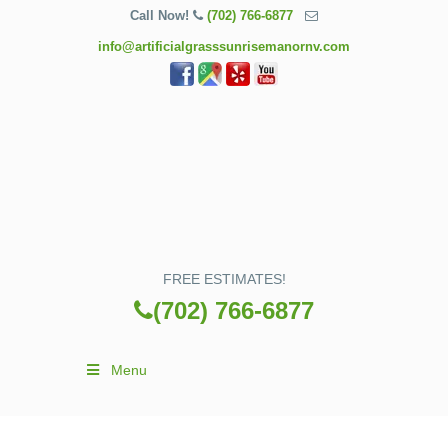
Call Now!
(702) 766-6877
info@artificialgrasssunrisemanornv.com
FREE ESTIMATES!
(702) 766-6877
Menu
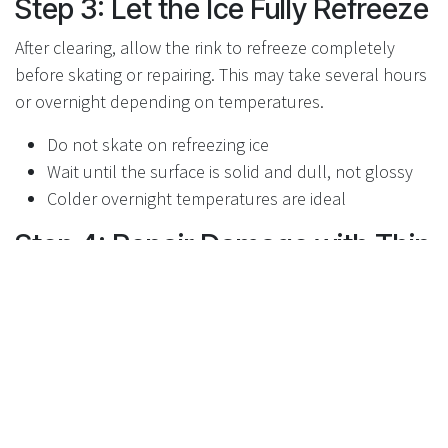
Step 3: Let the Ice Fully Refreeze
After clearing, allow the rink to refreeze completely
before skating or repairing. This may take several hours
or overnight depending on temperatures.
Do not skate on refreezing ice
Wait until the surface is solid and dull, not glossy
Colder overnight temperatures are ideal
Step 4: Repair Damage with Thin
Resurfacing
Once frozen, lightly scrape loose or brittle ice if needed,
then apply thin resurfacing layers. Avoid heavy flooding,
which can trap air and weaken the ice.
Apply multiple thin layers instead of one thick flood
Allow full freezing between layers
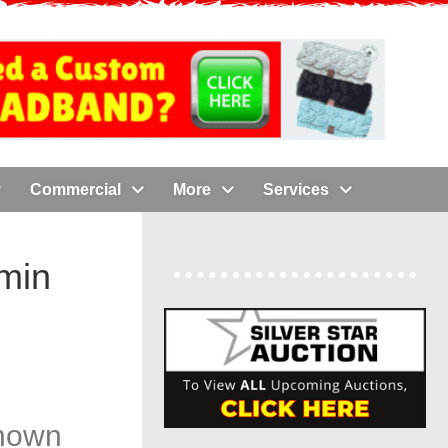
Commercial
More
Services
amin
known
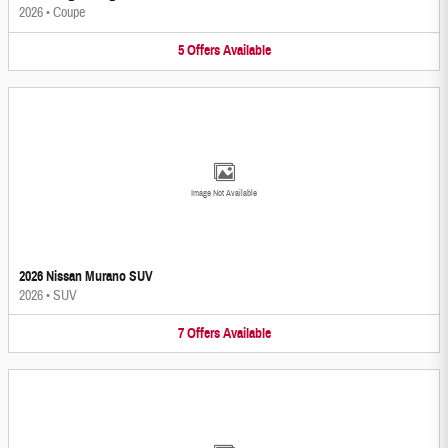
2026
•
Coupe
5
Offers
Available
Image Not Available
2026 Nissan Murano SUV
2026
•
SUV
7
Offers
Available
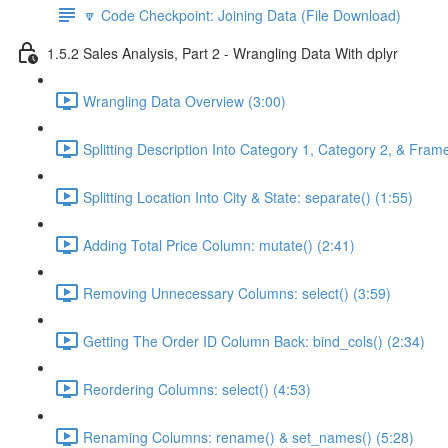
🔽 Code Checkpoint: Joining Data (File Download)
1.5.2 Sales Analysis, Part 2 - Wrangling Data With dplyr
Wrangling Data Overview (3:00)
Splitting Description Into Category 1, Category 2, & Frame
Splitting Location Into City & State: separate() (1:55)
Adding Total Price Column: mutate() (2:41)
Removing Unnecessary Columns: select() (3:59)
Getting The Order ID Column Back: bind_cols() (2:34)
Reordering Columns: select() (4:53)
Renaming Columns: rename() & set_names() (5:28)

...

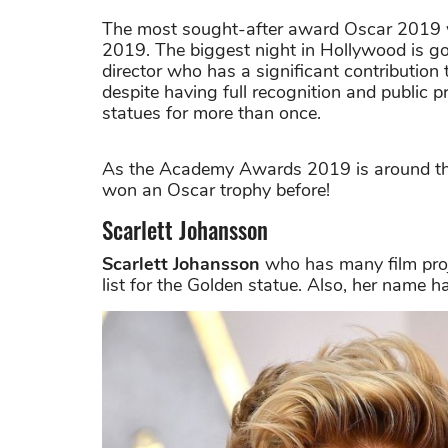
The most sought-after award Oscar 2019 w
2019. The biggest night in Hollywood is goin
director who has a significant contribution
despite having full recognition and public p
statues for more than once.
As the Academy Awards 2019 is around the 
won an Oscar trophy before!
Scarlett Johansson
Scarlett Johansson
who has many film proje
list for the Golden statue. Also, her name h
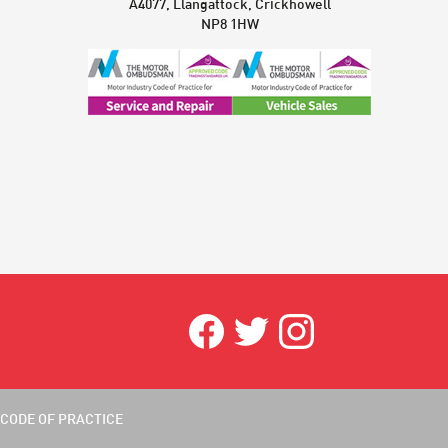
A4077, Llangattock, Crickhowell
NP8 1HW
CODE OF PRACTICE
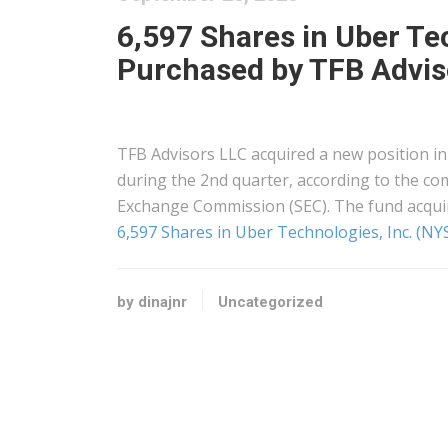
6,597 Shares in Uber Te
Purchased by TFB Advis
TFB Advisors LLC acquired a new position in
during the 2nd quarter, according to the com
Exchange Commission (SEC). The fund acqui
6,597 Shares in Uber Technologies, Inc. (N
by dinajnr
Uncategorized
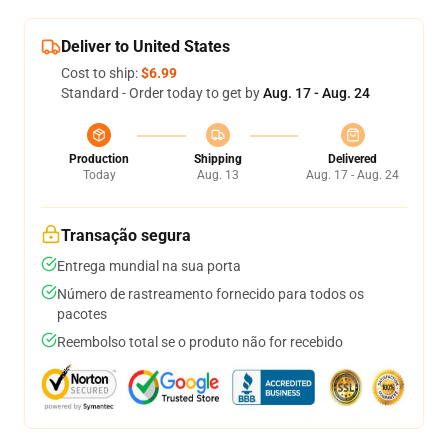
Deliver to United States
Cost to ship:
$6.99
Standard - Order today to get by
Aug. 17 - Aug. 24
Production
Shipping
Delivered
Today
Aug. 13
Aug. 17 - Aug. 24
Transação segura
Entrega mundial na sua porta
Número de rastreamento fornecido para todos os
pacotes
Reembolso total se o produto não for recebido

# Request
All lines above from the one containing "A4077, Llangattock, Crickhowell" up to and including the one containing "Reembolso total se o produto não for recebido" are to be set down exactly, and nothing else. Leave images out.

# Response for this exercise
A4077, Llangattock, Crickhowell
NP8 1HW
CODE OF PRACTICE
6,597 Shares in Uber Te
Purchased by TFB Advis
TFB Advisors LLC acquired a new position in
during the 2nd quarter, according to the com
Exchange Commission (SEC). The fund acqui
6,597 Shares in Uber Technologies, Inc. (N
by dinajnr
Uncategorized
Deliver to United States
Cost to ship:
$6.99
Standard - Order today to get by
Aug. 17 - Aug. 24
Production
Shipping
Delivered
Today
Aug. 13
Aug. 17 - Aug. 24
Transação segura
Entrega mundial na sua porta
Número de rastreamento fornecido para todos os
pacotes
Reembolso total se o produto não for recebido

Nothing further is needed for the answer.